#### Exercise instructions:
Print, exactly and without pictures, the lines from the one where "ring tip: (135, 146)" appears down to the end of the entries.

----------------------------------------

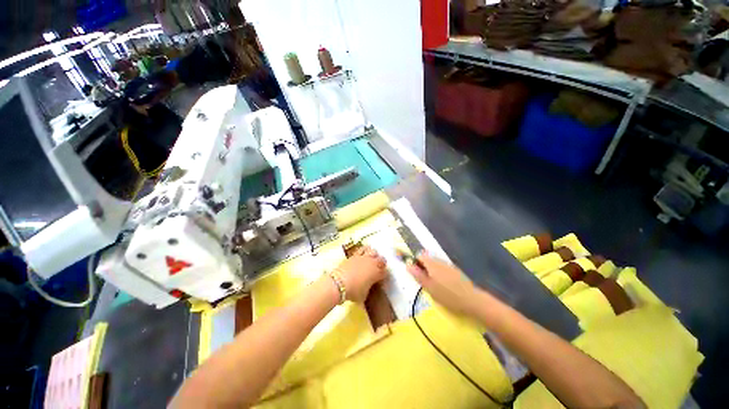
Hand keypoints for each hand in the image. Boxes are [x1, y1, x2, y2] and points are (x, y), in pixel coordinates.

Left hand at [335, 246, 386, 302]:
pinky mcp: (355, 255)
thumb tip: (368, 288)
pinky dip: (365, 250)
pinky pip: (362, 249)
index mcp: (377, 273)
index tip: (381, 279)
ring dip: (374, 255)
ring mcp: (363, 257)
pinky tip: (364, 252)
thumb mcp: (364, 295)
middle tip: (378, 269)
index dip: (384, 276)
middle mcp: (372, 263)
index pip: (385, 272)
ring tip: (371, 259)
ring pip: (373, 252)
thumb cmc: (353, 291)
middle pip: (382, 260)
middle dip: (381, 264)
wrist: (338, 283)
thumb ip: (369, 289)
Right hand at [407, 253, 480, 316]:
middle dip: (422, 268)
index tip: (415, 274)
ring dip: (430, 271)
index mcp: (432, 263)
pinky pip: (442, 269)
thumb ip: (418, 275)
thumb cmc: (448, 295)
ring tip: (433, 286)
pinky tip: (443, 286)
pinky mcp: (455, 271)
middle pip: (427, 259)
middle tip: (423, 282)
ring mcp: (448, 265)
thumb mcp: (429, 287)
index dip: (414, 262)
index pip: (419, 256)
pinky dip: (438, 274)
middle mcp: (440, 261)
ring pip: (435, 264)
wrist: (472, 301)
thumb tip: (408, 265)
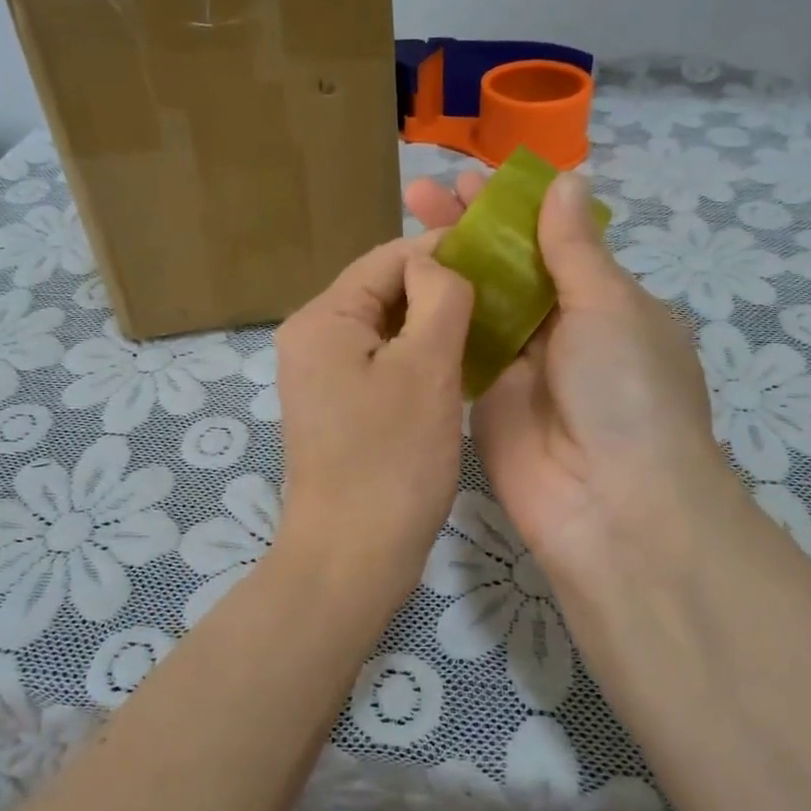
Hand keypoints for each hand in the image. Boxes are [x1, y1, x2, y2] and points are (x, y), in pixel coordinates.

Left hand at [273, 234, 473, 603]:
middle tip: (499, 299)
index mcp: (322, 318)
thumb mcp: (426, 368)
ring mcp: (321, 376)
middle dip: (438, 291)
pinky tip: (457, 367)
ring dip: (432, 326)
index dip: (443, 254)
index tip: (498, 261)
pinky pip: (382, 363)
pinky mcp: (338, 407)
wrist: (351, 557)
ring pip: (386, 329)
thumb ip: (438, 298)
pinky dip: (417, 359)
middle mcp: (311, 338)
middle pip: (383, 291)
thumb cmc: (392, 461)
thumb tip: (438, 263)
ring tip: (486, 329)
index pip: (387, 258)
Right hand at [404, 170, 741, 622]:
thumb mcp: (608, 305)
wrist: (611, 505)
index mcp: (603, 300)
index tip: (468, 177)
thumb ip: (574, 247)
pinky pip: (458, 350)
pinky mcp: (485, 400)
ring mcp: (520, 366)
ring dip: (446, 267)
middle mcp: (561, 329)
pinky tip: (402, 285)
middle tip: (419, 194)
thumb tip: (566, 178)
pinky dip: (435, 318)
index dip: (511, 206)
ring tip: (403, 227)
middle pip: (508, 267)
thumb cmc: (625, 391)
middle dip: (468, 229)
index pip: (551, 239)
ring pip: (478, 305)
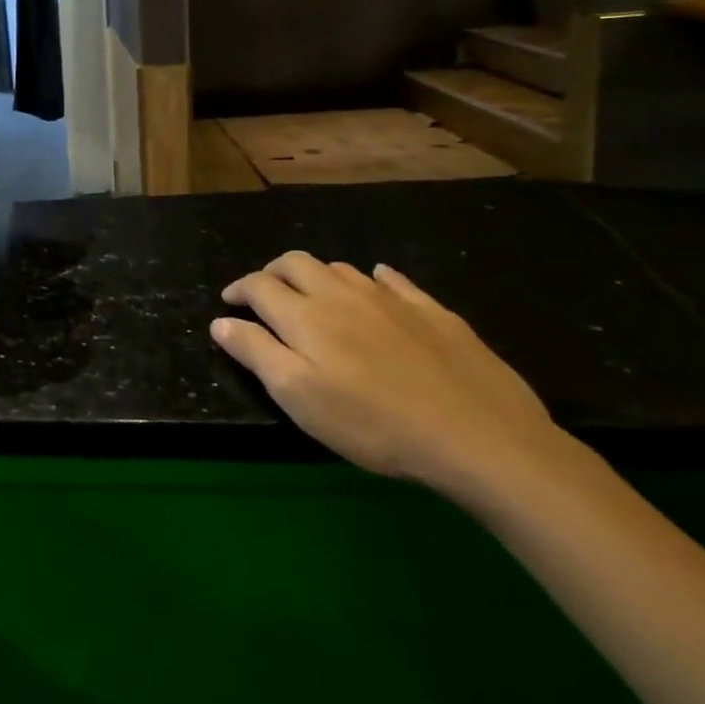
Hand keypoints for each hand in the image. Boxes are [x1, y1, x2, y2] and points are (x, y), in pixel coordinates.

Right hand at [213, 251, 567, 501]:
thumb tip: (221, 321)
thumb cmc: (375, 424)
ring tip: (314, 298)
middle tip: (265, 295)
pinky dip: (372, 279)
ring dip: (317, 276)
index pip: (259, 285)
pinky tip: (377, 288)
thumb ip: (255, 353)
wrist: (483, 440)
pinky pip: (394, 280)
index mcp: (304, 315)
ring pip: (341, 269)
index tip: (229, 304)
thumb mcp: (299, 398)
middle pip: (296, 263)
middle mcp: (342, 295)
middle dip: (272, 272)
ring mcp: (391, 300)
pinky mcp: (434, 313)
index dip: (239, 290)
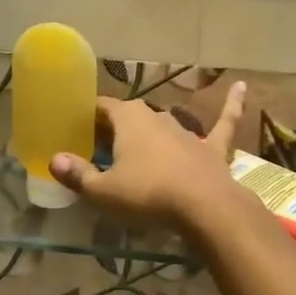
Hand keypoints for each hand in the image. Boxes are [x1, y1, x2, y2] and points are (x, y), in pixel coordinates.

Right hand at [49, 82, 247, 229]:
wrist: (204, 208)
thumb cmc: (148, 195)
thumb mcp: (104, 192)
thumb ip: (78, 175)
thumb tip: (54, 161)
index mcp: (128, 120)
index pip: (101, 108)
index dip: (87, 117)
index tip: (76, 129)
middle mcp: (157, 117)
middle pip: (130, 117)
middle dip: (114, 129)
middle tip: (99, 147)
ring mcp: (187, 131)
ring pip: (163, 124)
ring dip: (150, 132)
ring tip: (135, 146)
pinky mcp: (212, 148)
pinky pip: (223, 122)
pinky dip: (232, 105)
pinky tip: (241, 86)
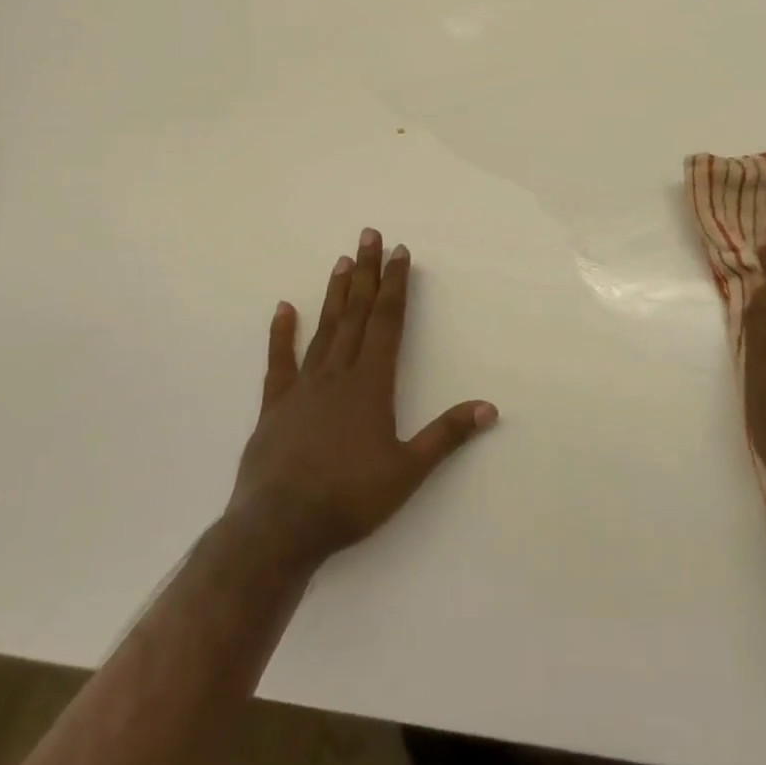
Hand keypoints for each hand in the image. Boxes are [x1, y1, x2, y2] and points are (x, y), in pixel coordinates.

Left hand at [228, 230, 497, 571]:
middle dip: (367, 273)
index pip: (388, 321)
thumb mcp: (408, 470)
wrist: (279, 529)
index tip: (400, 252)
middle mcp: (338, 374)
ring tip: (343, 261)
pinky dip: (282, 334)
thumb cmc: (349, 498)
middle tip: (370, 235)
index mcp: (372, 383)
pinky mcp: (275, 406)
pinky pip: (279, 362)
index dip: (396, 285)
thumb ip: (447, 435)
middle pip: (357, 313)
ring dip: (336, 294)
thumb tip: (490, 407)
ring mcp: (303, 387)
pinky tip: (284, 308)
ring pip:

----------------------------------------

#### Your solution:
ring tip: (135, 146)
pinky mcp: (212, 148)
pinky pip: (223, 122)
pinky dip: (232, 105)
pinky tip: (241, 86)
Hand keypoints for each hand in the image. Boxes are [x1, y1, x2, y2] and points are (x, y), in pixel coordinates.

Left hand at [228, 230, 497, 571]:
middle dip: (367, 273)
index pip: (388, 321)
thumb mcp: (408, 470)
wrist: (279, 529)
index tip: (400, 252)
middle mcp: (338, 374)
ring tip: (343, 261)
pinky dip: (282, 334)
thumb cmc: (349, 498)
middle tip: (370, 235)
index mcp: (372, 383)
pinky mcp: (275, 406)
pinky pip: (279, 362)
index dip: (396, 285)
thumb ip: (447, 435)
middle pip: (357, 313)
ring dip: (336, 294)
thumb tip: (490, 407)
ring mcp: (303, 387)
pinky tip: (284, 308)
ring pip:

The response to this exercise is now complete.